Allen Webster's night on the mound today was like Thomas Hobbes's description of uncivilized life: nasty, brutish, and short. It was clear from the outset that, in Porgy's memorable words, he "got plenty o' nuttin," as he wasn't fooling any of the Mariners' batters, with all of the batters in the first inning putting the ball into play. Or, well, almost, as Kendrys Morales took a two-seamer out of the park, scoring Raul Ibanez to put the Sox in a quick 2-0 hole. In the second inning, bat came to worse, as Webster would load up the bases on a single and a pair of walks, then allow Brad Miller to hit a bases-clearing double. Another home run to Kendrys Morales and a single later, and Webster's night would be over after accumulating a horrific line of 2.1 IP, 6 H, 7 ER, 2 BB, 2 SO, 2 HR.
Given that, you would think that with Hisashi Iwakuma on the mound for the Mariners, the night would be reminiscent of most of the rest of the West Coast trip.
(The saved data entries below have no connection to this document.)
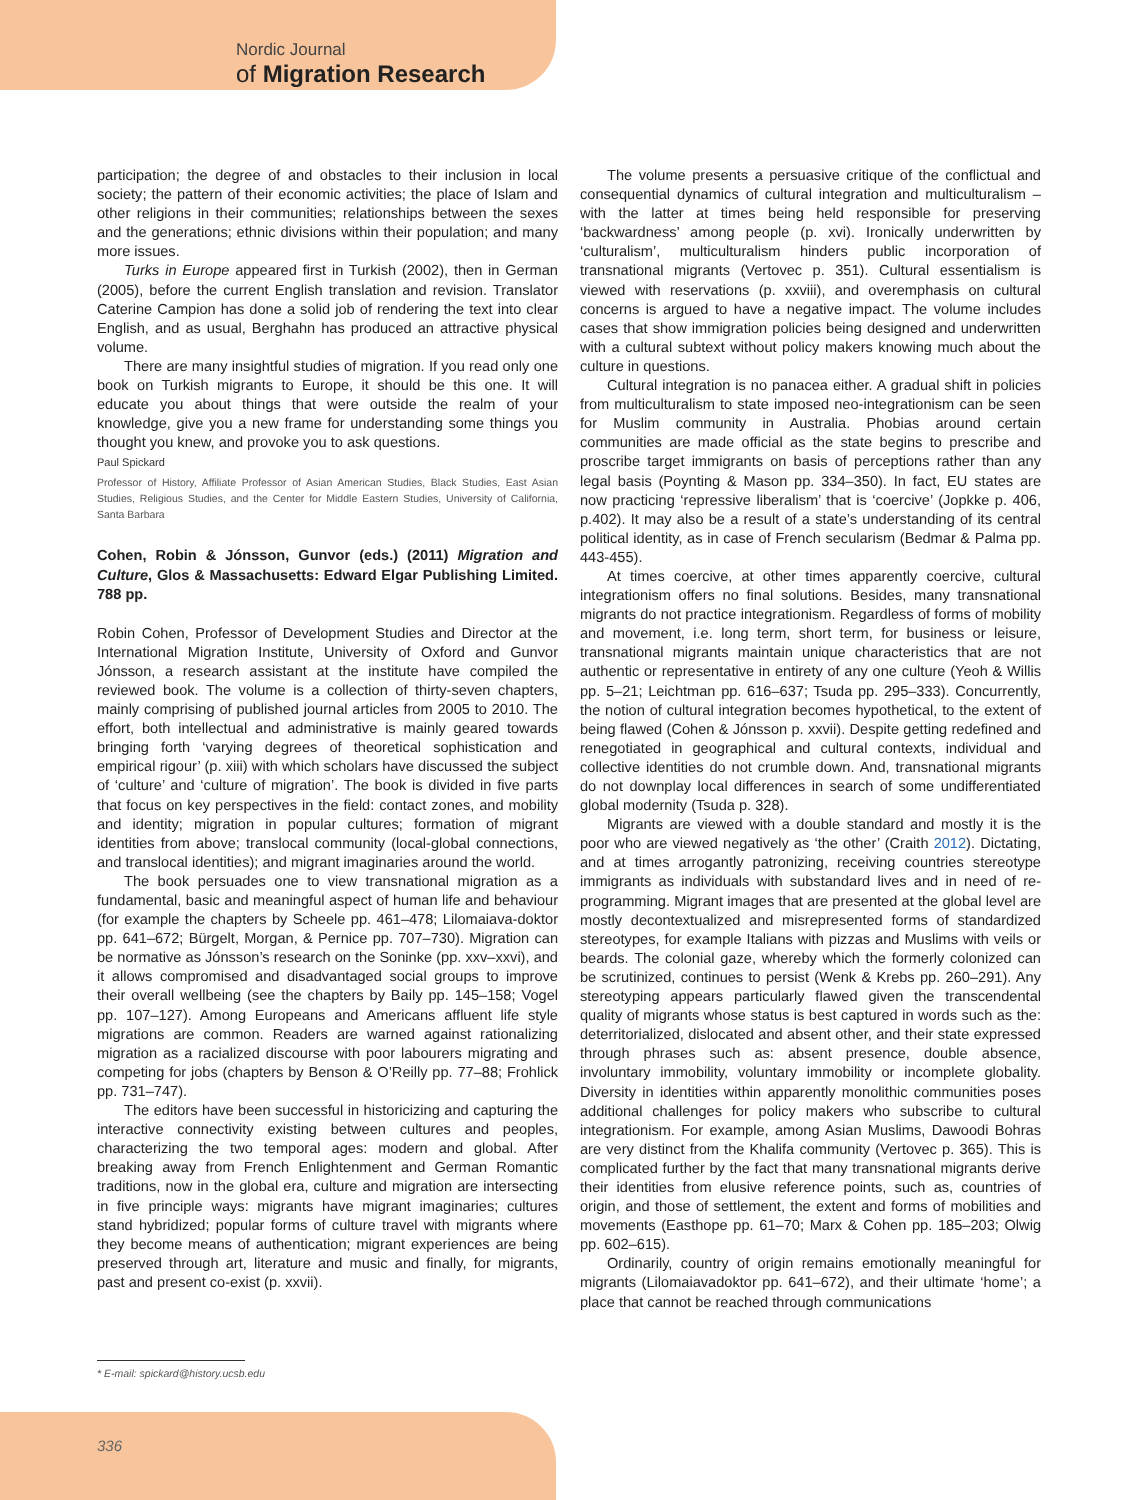Nordic Journal
of Migration Research
participation; the degree of and obstacles to their inclusion in local society; the pattern of their economic activities; the place of Islam and other religions in their communities; relationships between the sexes and the generations; ethnic divisions within their population; and many more issues.
Turks in Europe appeared first in Turkish (2002), then in German (2005), before the current English translation and revision. Translator Caterine Campion has done a solid job of rendering the text into clear English, and as usual, Berghahn has produced an attractive physical volume.
There are many insightful studies of migration. If you read only one book on Turkish migrants to Europe, it should be this one. It will educate you about things that were outside the realm of your knowledge, give you a new frame for understanding some things you thought you knew, and provoke you to ask questions.
Paul Spickard
Professor of History, Affiliate Professor of Asian American Studies, Black Studies, East Asian Studies, Religious Studies, and the Center for Middle Eastern Studies, University of California, Santa Barbara
Cohen, Robin & Jónsson, Gunvor (eds.) (2011) Migration and Culture, Glos & Massachusetts: Edward Elgar Publishing Limited. 788 pp.
Robin Cohen, Professor of Development Studies and Director at the International Migration Institute, University of Oxford and Gunvor Jónsson, a research assistant at the institute have compiled the reviewed book. The volume is a collection of thirty-seven chapters, mainly comprising of published journal articles from 2005 to 2010. The effort, both intellectual and administrative is mainly geared towards bringing forth ‘varying degrees of theoretical sophistication and empirical rigour’ (p. xiii) with which scholars have discussed the subject of ‘culture’ and ‘culture of migration’. The book is divided in five parts that focus on key perspectives in the field: contact zones, and mobility and identity; migration in popular cultures; formation of migrant identities from above; translocal community (local-global connections, and translocal identities); and migrant imaginaries around the world.
The book persuades one to view transnational migration as a fundamental, basic and meaningful aspect of human life and behaviour (for example the chapters by Scheele pp. 461–478; Lilomaiava-doktor pp. 641–672; Bürgelt, Morgan, & Pernice pp. 707–730). Migration can be normative as Jónsson’s research on the Soninke (pp. xxv–xxvi), and it allows compromised and disadvantaged social groups to improve their overall wellbeing (see the chapters by Baily pp. 145–158; Vogel pp. 107–127). Among Europeans and Americans affluent life style migrations are common. Readers are warned against rationalizing migration as a racialized discourse with poor labourers migrating and competing for jobs (chapters by Benson & O’Reilly pp. 77–88; Frohlick pp. 731–747).
The editors have been successful in historicizing and capturing the interactive connectivity existing between cultures and peoples, characterizing the two temporal ages: modern and global. After breaking away from French Enlightenment and German Romantic traditions, now in the global era, culture and migration are intersecting in five principle ways: migrants have migrant imaginaries; cultures stand hybridized; popular forms of culture travel with migrants where they become means of authentication; migrant experiences are being preserved through art, literature and music and finally, for migrants, past and present co-exist (p. xxvii).
The volume presents a persuasive critique of the conflictual and consequential dynamics of cultural integration and multiculturalism – with the latter at times being held responsible for preserving ‘backwardness’ among people (p. xvi). Ironically underwritten by ‘culturalism’, multiculturalism hinders public incorporation of transnational migrants (Vertovec p. 351). Cultural essentialism is viewed with reservations (p. xxviii), and overemphasis on cultural concerns is argued to have a negative impact. The volume includes cases that show immigration policies being designed and underwritten with a cultural subtext without policy makers knowing much about the culture in questions.
Cultural integration is no panacea either. A gradual shift in policies from multiculturalism to state imposed neo-integrationism can be seen for Muslim community in Australia. Phobias around certain communities are made official as the state begins to prescribe and proscribe target immigrants on basis of perceptions rather than any legal basis (Poynting & Mason pp. 334–350). In fact, EU states are now practicing ‘repressive liberalism’ that is ‘coercive’ (Jopkke p. 406, p.402). It may also be a result of a state’s understanding of its central political identity, as in case of French secularism (Bedmar & Palma pp. 443-455).
At times coercive, at other times apparently coercive, cultural integrationism offers no final solutions. Besides, many transnational migrants do not practice integrationism. Regardless of forms of mobility and movement, i.e. long term, short term, for business or leisure, transnational migrants maintain unique characteristics that are not authentic or representative in entirety of any one culture (Yeoh & Willis pp. 5–21; Leichtman pp. 616–637; Tsuda pp. 295–333). Concurrently, the notion of cultural integration becomes hypothetical, to the extent of being flawed (Cohen & Jónsson p. xxvii). Despite getting redefined and renegotiated in geographical and cultural contexts, individual and collective identities do not crumble down. And, transnational migrants do not downplay local differences in search of some undifferentiated global modernity (Tsuda p. 328).
Migrants are viewed with a double standard and mostly it is the poor who are viewed negatively as ‘the other’ (Craith 2012). Dictating, and at times arrogantly patronizing, receiving countries stereotype immigrants as individuals with substandard lives and in need of re-programming. Migrant images that are presented at the global level are mostly decontextualized and misrepresented forms of standardized stereotypes, for example Italians with pizzas and Muslims with veils or beards. The colonial gaze, whereby which the formerly colonized can be scrutinized, continues to persist (Wenk & Krebs pp. 260–291). Any stereotyping appears particularly flawed given the transcendental quality of migrants whose status is best captured in words such as the: deterritorialized, dislocated and absent other, and their state expressed through phrases such as: absent presence, double absence, involuntary immobility, voluntary immobility or incomplete globality. Diversity in identities within apparently monolithic communities poses additional challenges for policy makers who subscribe to cultural integrationism. For example, among Asian Muslims, Dawoodi Bohras are very distinct from the Khalifa community (Vertovec p. 365). This is complicated further by the fact that many transnational migrants derive their identities from elusive reference points, such as, countries of origin, and those of settlement, the extent and forms of mobilities and movements (Easthope pp. 61–70; Marx & Cohen pp. 185–203; Olwig pp. 602–615).
Ordinarily, country of origin remains emotionally meaningful for migrants (Lilomaiavadoktor pp. 641–672), and their ultimate ‘home’; a place that cannot be reached through communications
* E-mail: spickard@history.ucsb.edu
336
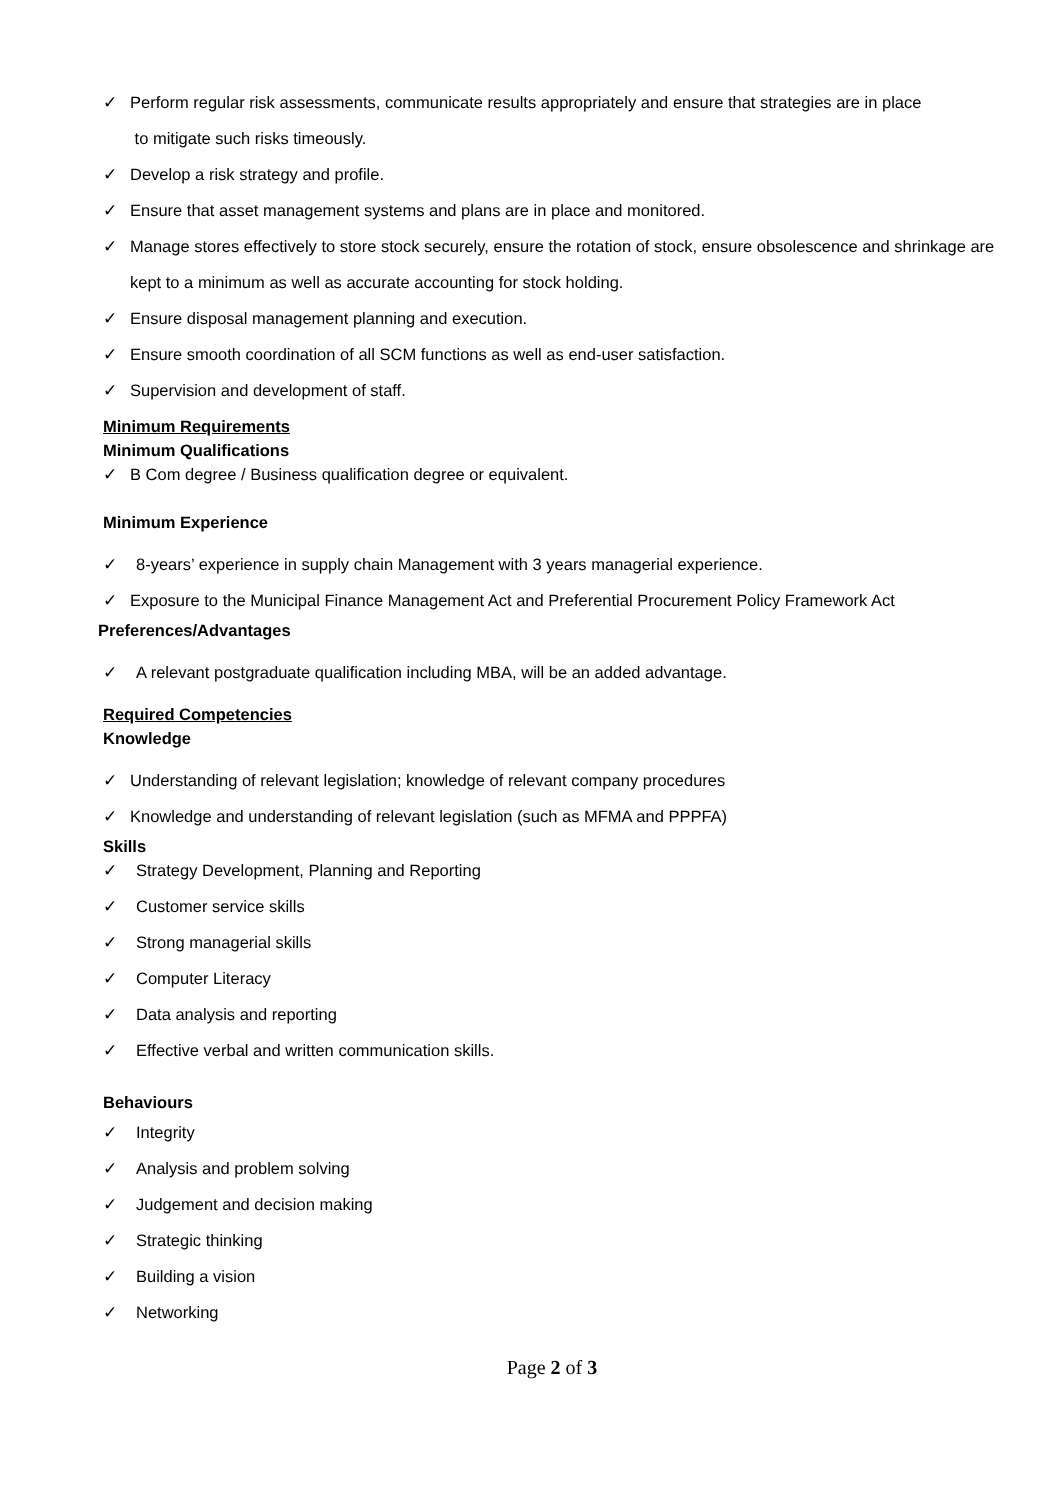✓ Perform regular risk assessments, communicate results appropriately and ensure that strategies are in place
to mitigate such risks timeously.
✓ Develop a risk strategy and profile.
✓ Ensure that asset management systems and plans are in place and monitored.
✓ Manage stores effectively to store stock securely, ensure the rotation of stock, ensure obsolescence and shrinkage are kept to a minimum as well as accurate accounting for stock holding.
✓ Ensure disposal management planning and execution.
✓ Ensure smooth coordination of all SCM functions as well as end-user satisfaction.
✓ Supervision and development of staff.
Minimum Requirements
Minimum Qualifications
✓ B Com degree / Business qualification degree or equivalent.
Minimum Experience
✓ 8-years’ experience in supply chain Management with 3 years managerial experience.
✓ Exposure to the Municipal Finance Management Act and Preferential Procurement Policy Framework Act
Preferences/Advantages
✓ A relevant postgraduate qualification including MBA, will be an added advantage.
Required Competencies
Knowledge
✓ Understanding of relevant legislation; knowledge of relevant company procedures
✓ Knowledge and understanding of relevant legislation (such as MFMA and PPPFA)
Skills
✓ Strategy Development, Planning and Reporting
✓ Customer service skills
✓ Strong managerial skills
✓ Computer Literacy
✓ Data analysis and reporting
✓ Effective verbal and written communication skills.
Behaviours
✓ Integrity
✓ Analysis and problem solving
✓ Judgement and decision making
✓ Strategic thinking
✓ Building a vision
✓ Networking
Page 2 of 3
And you would be right, except for the part about being completely wrong. For the Unsummonable One cannot be called without bending the very fabric of reality itself.
But again, that is in the future.
The first inning made it look like it was going to be another long night of frustration for the Sox, with three Sox batters stepping into the box, and three Sox batters just as quickly returning to the dugout. In the top of the second, however, David Ortiz delivered the first blow for the good guys, hitting a leadoff solo homer.
However, the third inning would be much more pleasing to Sox fans, as Ortiz would hit a double off of Iwakuma. Even better, though, was that this was a double sandwich, with the tasty, life-sustaining bread being a pair of two-run homers absolutely crushed by Dustin Pedroia and Mike Napoli. Napoli's blast was especially welcome ambrosia, coming so soon after he sent a run from Angel Stadium to the moon a few nights back. But just as a sign of how weird tonight was, Jarrod Saltalamacchia would get a ground-rule double, and a strikeout of Iglesias instead ended up with runners on the corners on a wild pitch. Brock Holt would hit a sacrifice fly that would temporarily give the Sox a 6-5 lead.
After that, however, came Morales's second home run, and then . . . the ACEVES. Perhaps he was not properly awakened. Maybe Farrell left off an important guttural click. Perchance it was that Alex Wilson was not acceptable to the ACEVES as the full, final sacrifice. For the ACEVES would surrender a triple to tie the game at 7-7 once more, before recording the two final outs before slinking back into the ooze, like a Norn whose knowledge of the past, present, and future has been irrevocably cut.
With the ACEVES safely ensconced once more, it would be up to the rest of the Sox bats and gloves to get the job done, and they responded in brilliant fashion. Craig Breslow would do yeoman's service, going 2.1 innings and giving up only three hits, but more importantly, no runs as well. Andrew Bailey would have an even better outing, stingily doling out one hit in 1.2 innings.
But the story of the game: the bats made up for their relative silence the last few nights. Oh, how they responded! Every Sox batter had a hit. For a while, it looked leadoff hitter Daniel Nava would be the only left out of the club, but he too made it on base multiple times, getting hit by a pitch in the fourth before scoring on a Pedroia single. The home run exhibition was not yet completed, as Jackie Bradley, Jr decided to see what all the cool kids were doing in the fifth inning, and Shane Victorino joined the club in the eighth. Iglesias and Holt would throw in additional runs into the hopper that inning as well, giving the Sox a four-run cushion going into the bottom of the eighth.
Junichi Tazawa could not quite keep up pace with Breslow and Bailey, as a run would score on relatively weakly hit balls and a grounder to Mike Napoli. Under the circumstances, however, this may have easily been an ACEVES-induced ripple in the space-time continuum. The ninth would be Koji Uehara time. And Uehara, like Mephistopheles, is faster than human thought, once again notching three outs in just seven pitches to put the cap on a long, but wonderful evening.